Le doute ma bite,j'ose esperer un deuxieme degré dans ces propos "interressants" mais malheureusement ,il me semble tout de meme y deceler un fond de conviction,comme si meme un garçon intelligent comme on crois tous que tu l'est ,pouvais a ce point etre devoré par le systeme qui le fait vivre jusqu'a en perdre la notion d'humain pour ne reagir que comme ces machines qu'il a lui meme programmé
La peur et l'envie ....des moteurs?
A ce degres ultime,je crains que la connerie ne puisse plus se soigner!
Si le monde a parfois evolué dans le sens du progres,c'est justement parcequ'il existe des humains qui ont sus ne pas se laisser guider ,ni par leurs peurs ,ni par leurs envies
Mets le feu a la savane et tous les animaux vont fuir dans la meme direction
si dans cette meme savane il y a des hommes ,tu en trouveras toujours quelques uns qui ne fuirons pas,mais au contraire remonterons le courant pour, malgres le danger aller affronter le mal
Dans toutes les dictatures,il y a des opposants, ont ils peur?
En 1789 ,les revolutionnaires(quel joli mot) avaient-ils peur ou etaient-ils guidés par leur conviction que le monde devait changer fusse au peril de leur vie ? Et les resistant en 40
CERTAINS VOULAIENT LEUR MONTRER COMBIEN LE CHANGEMENT ETAIT BON POUR EUX, ils ne se rendaient pas compte des bienfaits qui allaient déferler sur eux.

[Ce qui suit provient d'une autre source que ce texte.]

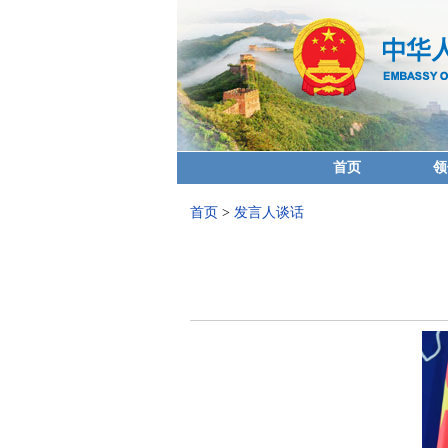
首页
领
首页
>
发言人谈话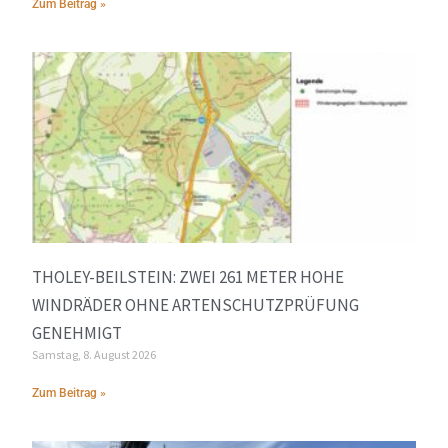
Zum Beitrag »
THOLEY-BEILSTEIN: ZWEI 261 METER HOHE
WINDRÄDER OHNE ARTENSCHUTZPRÜFUNG
GENEHMIGT
Samstag, 8. August 2026
Zum Beitrag »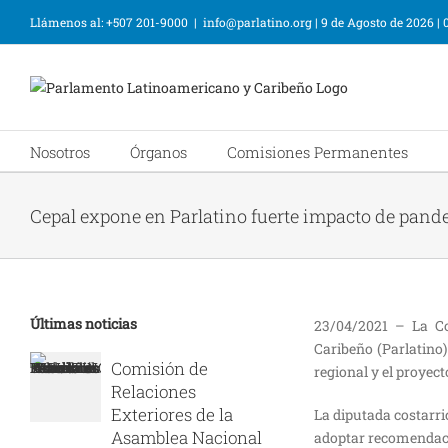
Llámenos al: +507 201-9000
|
info@parlatino.org
|
9 de Agosto de 2026
|
Nosotros
Órganos
Comisiones Permanentes
Cepal expone en Parlatino fuerte impacto de pand
Últimas noticias
23/04/2021 – La Co
Caribeño (Parlatino)
Comisión de
regional y el proyect
Relaciones
Exteriores de la
La diputada costarri
Asamblea Nacional
adoptar recomendacio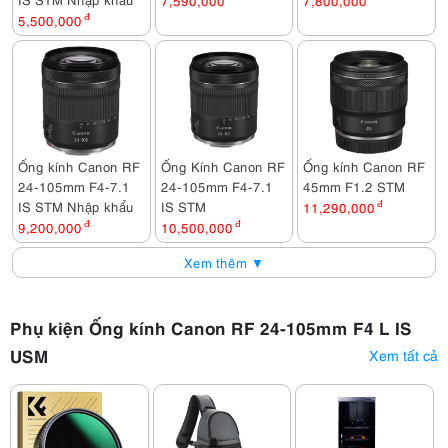
5,500,000
đ
Ống kính Canon RF
Ống Kính Canon RF
Ống kính Canon RF
24-105mm F4-7.1
24-105mm F4-7.1
45mm F1.2 STM
IS STM Nhập khẩu
IS STM
11,290,000
đ
9,200,000
đ
10,500,000
đ
Xem thêm ▼
Phụ kiện Ống kính Canon RF 24-105mm F4 L IS
USM
Xem tất cả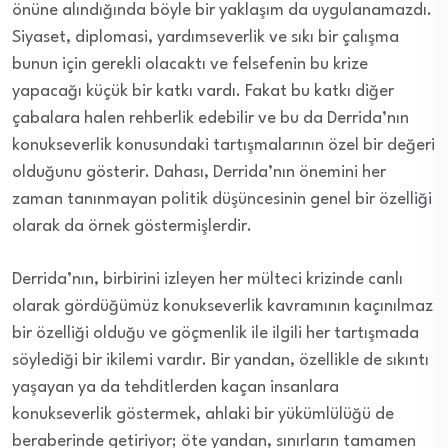
önüne alındığında böyle bir yaklaşım da uygulanamazdı.
Siyaset, diplomasi, yardımseverlik ve sıkı bir çalışma
bunun için gerekli olacaktı ve felsefenin bu krize
yapacağı küçük bir katkı vardı. Fakat bu katkı diğer
çabalara halen rehberlik edebilir ve bu da Derrida’nın
konukseverlik konusundaki tartışmalarının özel bir değeri
olduğunu gösterir. Dahası, Derrida’nın önemini her
zaman tanınmayan politik düşüncesinin genel bir özelliği
olarak da örnek göstermişlerdir.
Derrida’nın, birbirini izleyen her mülteci krizinde canlı
olarak gördüğümüz konukseverlik kavramının kaçınılmaz
bir özelliği olduğu ve göçmenlik ile ilgili her tartışmada
söylediği bir ikilemi vardır. Bir yandan, özellikle de sıkıntı
yaşayan ya da tehditlerden kaçan insanlara
konukseverlik göstermek, ahlaki bir yükümlülüğü de
beraberinde getiriyor; öte yandan, sınırların tamamen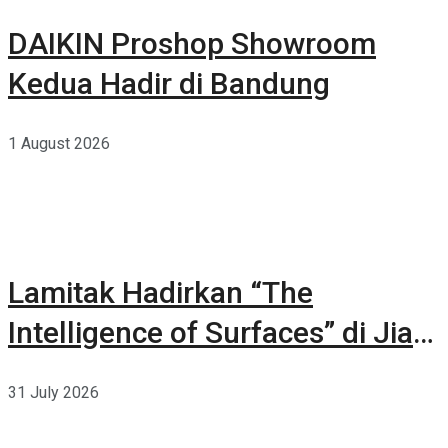
DAIKIN Proshop Showroom
Kedua Hadir di Bandung
1 August 2026
Lamitak Hadirkan “The
Intelligence of Surfaces” di Jia
CURATED 2026
31 July 2026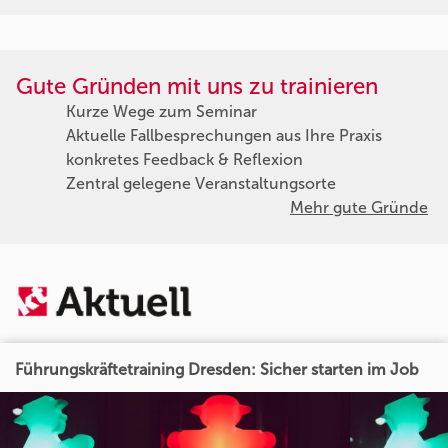
Gute Gründen mit uns zu trainieren
Kurze Wege zum Seminar
Aktuelle Fallbesprechungen aus Ihre Praxis
konkretes Feedback & Reflexion
Zentral gelegene Veranstaltungsorte
Mehr gute Gründe
Führungskräftetraining Dresden: Sicher starten im Job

Il fallait les aider à ouvrir les yeux et leur faire entrevoir le monde merveilleux qui serait le leur désormais(j'ai deja lu ça quelque part)Et bien non,ni l'envie,ni la peur ne leur ont servie de moteur, seule leur volonté de liberté les a fait agir
Ces hommes que "dans ton vocabulaire bureaucratique tu nomme des agents"sont des INDIVIDUS
et chacun d'entre eux est unique
Si tu oublie ça, tu ne seras jamais rien d'autre que le vulgaire rouage d'une machine qui te domine !
et en plus tu regarde le foot a la télé ! ! ! !
Cest quoi pour moi une bonne journée ?
Et ben là, c'est plutot une putain de mauvaise journée
inutile de signer POUN
aaaaaah , voila mon poune comme on l'aime !
pas facile de te faire démarrer mais quand c'est parti, t'es intarrissable !
ceci dit, j ai un peu élagué la formation. certains passages ne paraissaient pas fondamentalement utiles à retranscrire. mais, de la même manière que tout n'est que combinaison de briques élémentaires dans l'univers, c'est à partir de deux sentiments, peur et envie qu'on reconstruit tous les autres. et n'oublions pas qu'il manque une chose primordiale à l'animal de la savane, quasiment le paradigme de l'humanité : le libre arbitre. et là ça change tout.
et tu as raison, le formateur est d'accord avec toi, la notion de groupe est un concept artificiel, on ne peut au mieux parler que d'un ensemble d'individus.
le tout c'est d'avoir le dernier mot.
catou
ma ktu... si ce dernier mot est le tien, je cède la place volontier.
bon, a ce soir on reglera ça comme au bon vieux temps de la conquete de l'ouest : les armes a la main
Moi j'ai une grosse basse.... et toi mitch?